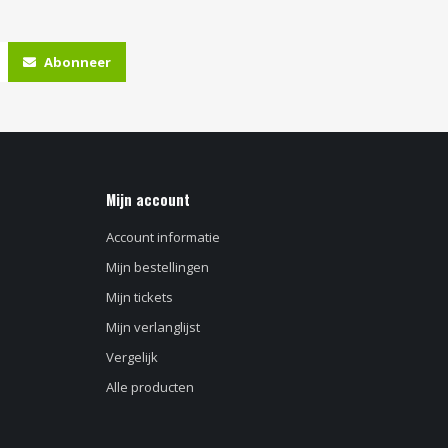
Abonneer
Mijn account
Account informatie
Mijn bestellingen
Mijn tickets
Mijn verlanglijst
Vergelijk
Alle producten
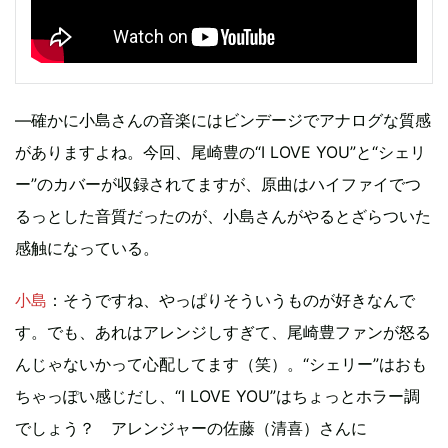
―確かに小島さんの音楽にはビンデージでアナログな質感
がありますよね。今回、尾崎豊の“I LOVE YOU”と“シェリ
ー”のカバーが収録されてますが、原曲はハイファイでつ
るっとした音質だったのが、小島さんがやるとざらついた
感触になっている。
小島
：そうですね、やっぱりそういうものが好きなんで
す。でも、あれはアレンジしすぎて、尾崎豊ファンが怒る
んじゃないかって心配してます（笑）。“シェリー”はおも
ちゃっぽい感じだし、“I LOVE YOU”はちょっとホラー調
でしょう？ アレンジャーの佐藤（清喜）さんに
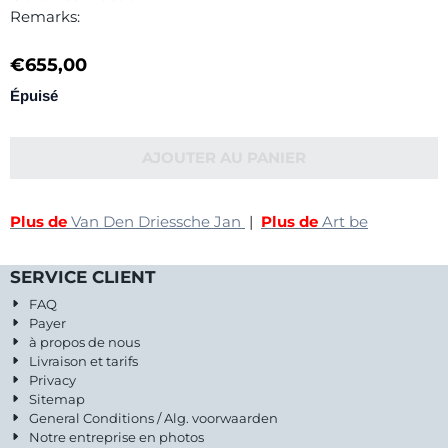
Remarks:
€
655,00
Épuisé
AJOUTER AU PANIER
Plus de
Van Den Driessche Jan
|
Plus de
Art be
SERVICE CLIENT
FAQ
Payer
à propos de nous
Livraison et tarifs
Privacy
Sitemap
General Conditions / Alg. voorwaarden
Notre entreprise en photos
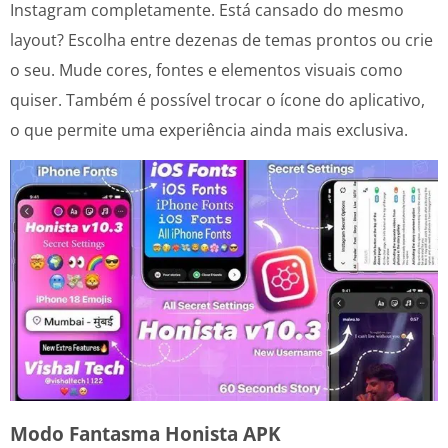
Instagram completamente. Está cansado do mesmo
layout? Escolha entre dezenas de temas prontos ou crie
o seu. Mude cores, fontes e elementos visuais como
quiser. Também é possível trocar o ícone do aplicativo,
o que permite uma experiência ainda mais exclusiva.
Modo Fantasma Honista APK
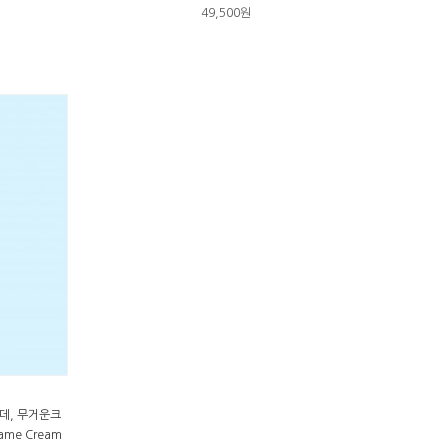
49,500원
데, 무거운크
eame Cream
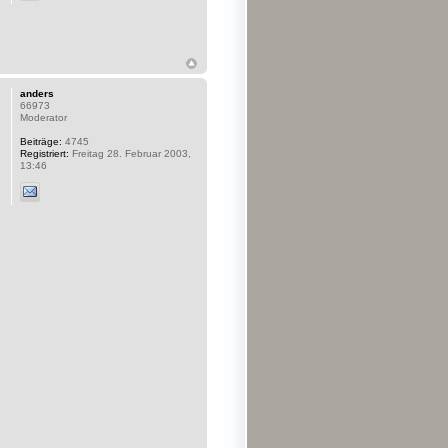
anders
66973
Moderator
Beiträge:
4745
Registriert:
Freitag 28. Februar 2003,
13:46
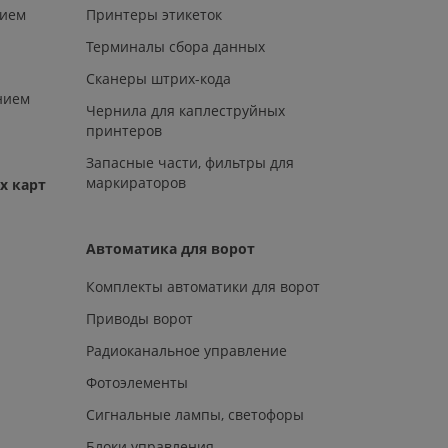
нием
Принтеры этикеток
Терминалы сбора данных
Сканеры штрих-кода
нием
Чернила для каплеструйных
принтеров
Запасные части, фильтры для
маркираторов
х карт
Автоматика для ворот
Комплекты автоматики для ворот
Приводы ворот
Радиоканальное управление
Фотоэлементы
Сигнальные лампы, светофоры
Блоки управления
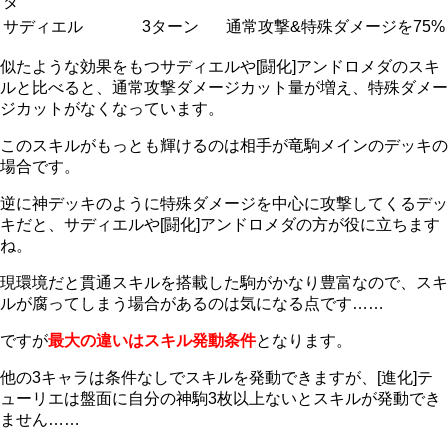
ダ
サディエル
3ターン
通常攻撃&特殊ダメージを75%
似たような効果をもつサディエルや[闘化]アンドロメダのスキ
ルと比べると、通常攻撃ダメージカット量が増え、特殊ダメー
ジカットがなくなっています。
このスキルがもっとも輝けるのは相手が竜駒メインのデッキの
場合です。
逆に神デッキのように特殊ダメージを中心に攻撃してくるデッ
キだと、サディエルや[闘化]アンドロメダの方が役に立ちます
ね。
現環境だと貫通スキルを搭載した駒がかなり豊富なので、スキ
ルが腐ってしまう場合があるのは気になる点です……
ですが
最大の違いはスキル発動条件
となります。
他の3キャラは条件なしでスキルを発動できますが、[進化]テ
ューリエは盤面に自分の神駒3枚以上ないとスキルが発動でき
ません……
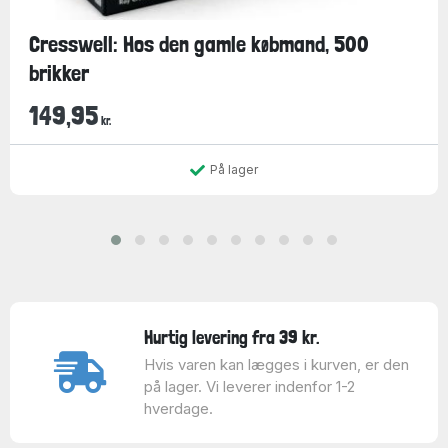
Cresswell: Hos den gamle købmand, 500
brikker
149,95
kr.
På lager
Hurtig levering fra 39 kr.
Hvis varen kan lægges i kurven, er den
på lager. Vi leverer indenfor 1-2
hverdage.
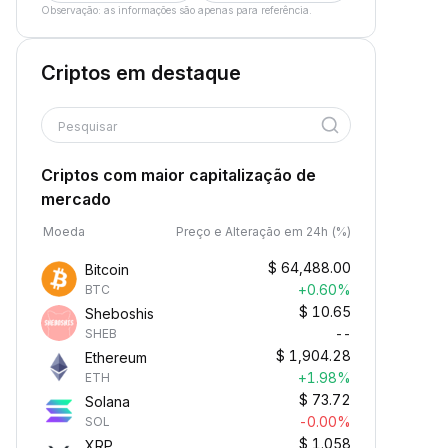
Observação: as informações são apenas para referência.
Criptos em destaque
Pesquisar
Criptos com maior capitalização de
mercado
Moeda
Preço e Alteração em 24h (%)
$
64,488.00
Bitcoin
+0.60%
BTC
$
10.65
Sheboshis
--
SHEB
$
1,904.28
Ethereum
+1.98%
ETH
$
73.72
Solana
-0.00%
SOL
$
1.058
XRP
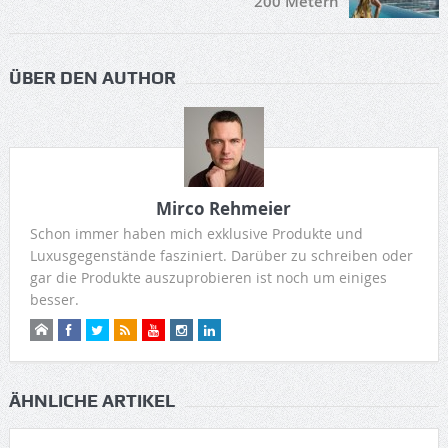
200 Metern
ÜBER DEN AUTHOR
Mirco Rehmeier
Schon immer haben mich exklusive Produkte und
Luxusgegenstände fasziniert. Darüber zu schreiben oder
gar die Produkte auszuprobieren ist noch um einiges
besser.
ÄHNLICHE ARTIKEL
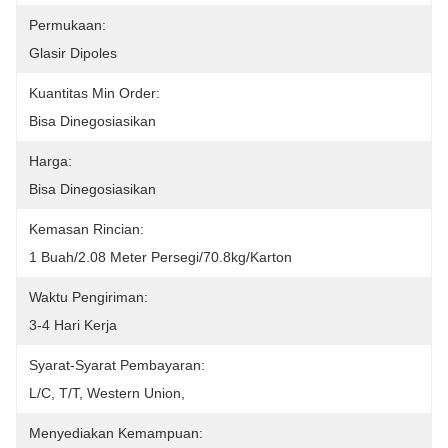
Permukaan:
Glasir Dipoles
Kuantitas Min Order:
Bisa Dinegosiasikan
Harga:
Bisa Dinegosiasikan
Kemasan Rincian:
1 Buah/2.08 Meter Persegi/70.8kg/karton
Waktu Pengiriman:
3-4 Hari Kerja
Syarat-Syarat Pembayaran:
L/C, T/T, Western Union, 
Menyediakan Kemampuan:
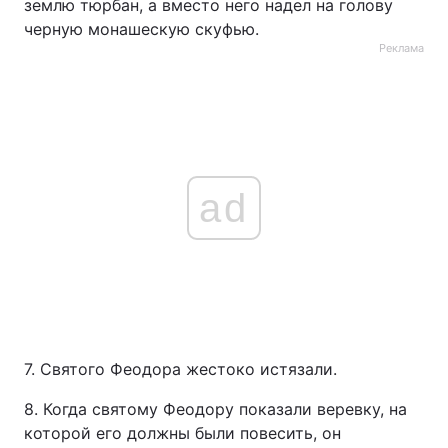
землю тюрбан, а вместо него надел на голову
черную монашескую скуфью.
Реклама
ad
7. Святого Феодора жестоко истязали.
8. Когда святому Феодору показали веревку, на
которой его должны были повесить, он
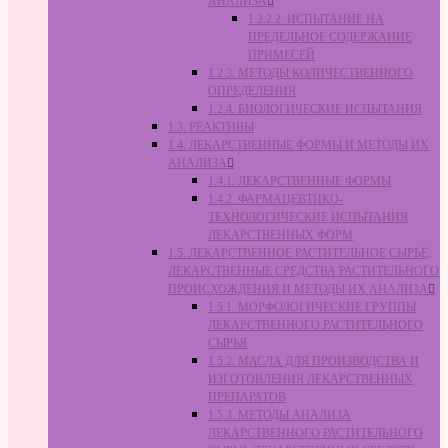
АНАЛИЗА
1.2.2.2. ИСПЫТАНИЕ НА
ПРЕДЕЛЬНОЕ СОДЕРЖАНИЕ
ПРИМЕСЕЙ
1.2.3. МЕТОДЫ КОЛИЧЕСТВЕННОГО
ОПРЕДЕЛЕНИЯ
1.2.4. БИОЛОГИЧЕСКИЕ ИСПЫТАНИЯ
1.3. РЕАКТИВЫ
1.4. ЛЕКАРСТВЕННЫЕ ФОРМЫ И МЕТОДЫ ИХ
АНАЛИЗА
1.4.1. ЛЕКАРСТВЕННЫЕ ФОРМЫ
1.4.2. ФАРМАЦЕВТИКО-
ТЕХНОЛОГИЧЕСКИЕ ИСПЫТАНИЯ
ЛЕКАРСТВЕННЫХ ФОРМ
1.5. ЛЕКАРСТВЕННОЕ РАСТИТЕЛЬНОЕ СЫРЬЁ,
ЛЕКАРСТВЕННЫЕ СРЕДСТВА РАСТИТЕЛЬНОГО
ПРОИСХОЖДЕНИЯ И МЕТОДЫ ИХ АНАЛИЗА
1.5.1. МОРФОЛОГИЧЕСКИЕ ГРУППЫ
ЛЕКАРСТВЕННОГО РАСТИТЕЛЬНОГО
СЫРЬЯ
1.5.2. МАСЛА ДЛЯ ПРОИЗВОДСТВА И
ИЗГОТОВЛЕНИЯ ЛЕКАРСТВЕННЫХ
ПРЕПАРАТОВ
1.5.3. МЕТОДЫ АНАЛИЗА
ЛЕКАРСТВЕННОГО РАСТИТЕЛЬНОГО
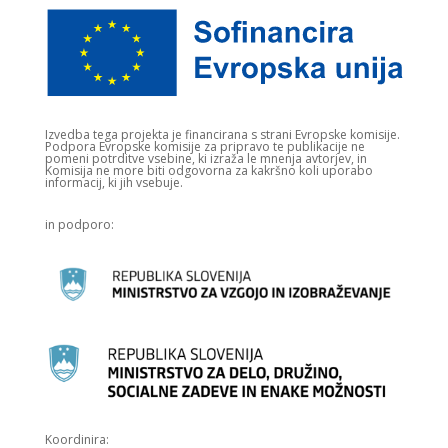
Izvedba tega projekta je financirana s strani Evropske komisije.​
Podpora Evropske komisije za pripravo te publikacije ne
pomeni potrditve vsebine, ki izraža le mnenja avtorjev, in
Komisija ne more biti odgovorna za kakršno koli uporabo
informacij, ki jih vsebuje.
in podporo:
Koordinira:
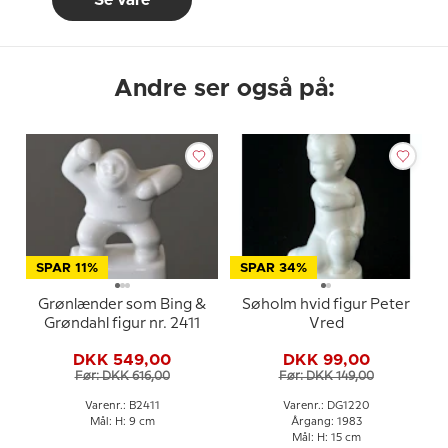
Se vare
Andre ser også på:
SPAR 11%
SPAR 34%
Grønlænder som Bing &
Søholm hvid figur Peter
Grøndahl figur nr. 2411
Vred
DKK 549,00
DKK 99,00
Før: DKK 616,00
Før: DKK 149,00
Varenr.: B2411
Varenr.: DG1220
Mål: H: 9 cm
Årgang: 1983
Mål: H: 15 cm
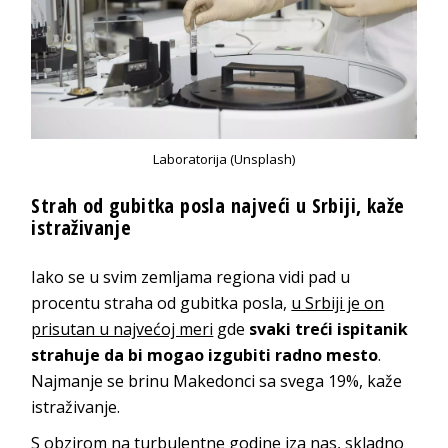
Laboratorija (Unsplash)
Strah od gubitka posla najveći u Srbiji, kaže
istraživanje
Iako se u svim zemljama regiona vidi pad u
procentu straha od gubitka posla,
u Srbiji je on
prisutan u najvećoj meri
gde
svaki treći ispitanik
strahuje da bi mogao izgubiti radno mesto
.
Najmanje se brinu Makedonci sa svega 19%, kaže
istraživanje.
S obzirom na turbulentne godine iza nas, skladno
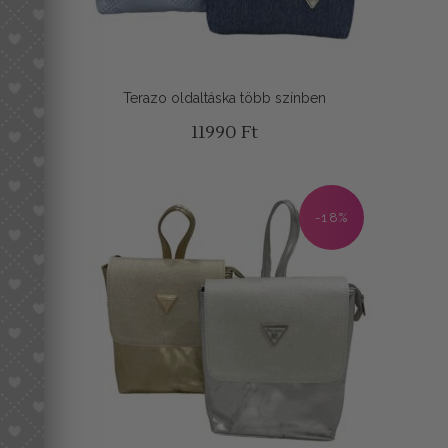
Terazo oldaltáska több színben
11990
Ft
-18%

Work task:
Each record above is to be copied exactly. Drop the pictures.

Response:
Abonneer
Mijn account
Account informatie
Mijn bestellingen
Mijn tickets
Mijn verlanglijst
Vergelijk
Alle producten
―確かに小島さんの音楽にはビンデージでアナログな質感
がありますよね。今回、尾崎豊の“I LOVE YOU”と“シェリ
ー”のカバーが収録されてますが、原曲はハイファイでつ
るっとした音質だったのが、小島さんがやるとざらついた
感触になっている。
小島
：そうですね、やっぱりそういうものが好きなんで
す。でも、あれはアレンジしすぎて、尾崎豊ファンが怒る
んじゃないかって心配してます（笑）。“シェリー”はおも
ちゃっぽい感じだし、“I LOVE YOU”はちょっとホラー調
でしょう？ アレンジャーの佐藤（清喜）さんに
Remarks:
€
655,00
Épuisé
AJOUTER AU PANIER
Plus de
Van Den Driessche Jan
|
Plus de
Art be
SERVICE CLIENT
FAQ
Payer
à propos de nous
Livraison et tarifs
Privacy
Sitemap
General Conditions / Alg. voorwaarden
Notre entreprise en photos
Instagram completamente. Está cansado do mesmo
layout? Escolha entre dezenas de temas prontos ou crie
o seu. Mude cores, fontes e elementos visuais como
quiser. Também é possível trocar o ícone do aplicativo,
o que permite uma experiência ainda mais exclusiva.
Modo Fantasma Honista APK
49,500원
데, 무거운크
eame Cream
anders
66973
Moderator
Beiträge:
4745
Registriert:
Freitag 28. Februar 2003,
13:46
нием
Принтеры этикеток
Терминалы сбора данных
Сканеры штрих-кода
нием
Чернила для каплеструйных
принтеров
Запасные части, фильтры для
маркираторов
х карт
Автоматика для ворот
Комплекты автоматики для ворот
Приводы ворот
Радиоканальное управление
Фотоэлементы
Сигнальные лампы, светофоры
Блоки управления
ダ
サディエル
3ターン
通常攻撃&特殊ダメージを75%
似たような効果をもつサディエルや[闘化]アンドロメダのスキ
ルと比べると、通常攻撃ダメージカット量が増え、特殊ダメー
ジカットがなくなっています。
このスキルがもっとも輝けるのは相手が竜駒メインのデッキの
場合です。
逆に神デッキのように特殊ダメージを中心に攻撃してくるデッ
キだと、サディエルや[闘化]アンドロメダの方が役に立ちます
ね。
現環境だと貫通スキルを搭載した駒がかなり豊富なので、スキ
ルが腐ってしまう場合があるのは気になる点です……
ですが
最大の違いはスキル発動条件
となります。
他の3キャラは条件なしでスキルを発動できますが、[進化]テ
ューリエは盤面に自分の神駒3枚以上ないとスキルが発動でき
ません……
Cresswell: Hos den gamle købmand, 500
brikker
149,95
kr.
På lager
Hurtig levering fra 39 kr.
Hvis varen kan lægges i kurven, er den
på lager. Vi leverer indenfor 1-2
hverdage.
Observação: as informações são apenas para referência.
Criptos em destaque
Pesquisar
Criptos com maior capitalização de
mercado
Moeda
Preço e Alteração em 24h (%)
$
64,488.00
Bitcoin
+0.60%
BTC
$
10.65
Sheboshis
--
SHEB
$
1,904.28
Ethereum
+1.98%
ETH
$
73.72
Solana
-0.00%
SOL
$
1.058
XRP
200 Metern
ÜBER DEN AUTHOR
Mirco Rehmeier
Schon immer haben mich exklusive Produkte und
Luxusgegenstände fasziniert. Darüber zu schreiben oder
gar die Produkte auszuprobieren ist noch um einiges
besser.
ÄHNLICHE ARTIKEL
Permukaan:
Glasir Dipoles
Kuantitas Min Order:
Bisa Dinegosiasikan
Harga:
Bisa Dinegosiasikan
Kemasan Rincian:
1 Buah/2.08 Meter Persegi/70.8kg/karton
Waktu Pengiriman:
3-4 Hari Kerja
Syarat-Syarat Pembayaran:
L/C, T/T, Western Union, 
Menyediakan Kemampuan:
землю тюрбан, а вместо него надел на голову
черную монашескую скуфью.
Реклама
ad
7. Святого Феодора жестоко истязали.
8. Когда святому Феодору показали веревку, на
которой его должны были повесить, он
АНАЛИЗА
1.2.2.2. ИСПЫТАНИЕ НА
ПРЕДЕЛЬНОЕ СОДЕРЖАНИЕ
ПРИМЕСЕЙ
1.2.3. МЕТОДЫ КОЛИЧЕСТВЕННОГО
ОПРЕДЕЛЕНИЯ
1.2.4. БИОЛОГИЧЕСКИЕ ИСПЫТАНИЯ
1.3. РЕАКТИВЫ
1.4. ЛЕКАРСТВЕННЫЕ ФОРМЫ И МЕТОДЫ ИХ
АНАЛИЗА
1.4.1. ЛЕКАРСТВЕННЫЕ ФОРМЫ
1.4.2. ФАРМАЦЕВТИКО-
ТЕХНОЛОГИЧЕСКИЕ ИСПЫТАНИЯ
ЛЕКАРСТВЕННЫХ ФОРМ
1.5. ЛЕКАРСТВЕННОЕ РАСТИТЕЛЬНОЕ СЫРЬЁ,
ЛЕКАРСТВЕННЫЕ СРЕДСТВА РАСТИТЕЛЬНОГО
ПРОИСХОЖДЕНИЯ И МЕТОДЫ ИХ АНАЛИЗА
1.5.1. МОРФОЛОГИЧЕСКИЕ ГРУППЫ
ЛЕКАРСТВЕННОГО РАСТИТЕЛЬНОГО
СЫРЬЯ
1.5.2. МАСЛА ДЛЯ ПРОИЗВОДСТВА И
ИЗГОТОВЛЕНИЯ ЛЕКАРСТВЕННЫХ
ПРЕПАРАТОВ
1.5.3. МЕТОДЫ АНАЛИЗА
ЛЕКАРСТВЕННОГО РАСТИТЕЛЬНОГО
Izvedba tega projekta je financirana s strani Evropske komisije.​
Podpora Evropske komisije za pripravo te publikacije ne
pomeni potrditve vsebine, ki izraža le mnenja avtorjev, in
Komisija ne more biti odgovorna za kakršno koli uporabo
informacij, ki jih vsebuje.
in podporo:
Koordinira:
Se vare
Andre ser også på:
SPAR 11%
SPAR 34%
Grønlænder som Bing &
Søholm hvid figur Peter
Grøndahl figur nr. 2411
Vred
DKK 549,00
DKK 99,00
Før: DKK 616,00
Før: DKK 149,00
Varenr.: B2411
Varenr.: DG1220
Mål: H: 9 cm
Årgang: 1983
Mål: H: 15 cm
Laboratorija (Unsplash)
Strah od gubitka posla najveći u Srbiji, kaže
istraživanje
Iako se u svim zemljama regiona vidi pad u
procentu straha od gubitka posla,
u Srbiji je on
prisutan u najvećoj meri
gde
svaki treći ispitanik
strahuje da bi mogao izgubiti radno mesto
.
Najmanje se brinu Makedonci sa svega 19%, kaže
istraživanje.
S obzirom na turbulentne godine iza nas, skladno
Terazo oldaltáska több színben
11990
Ft
-18%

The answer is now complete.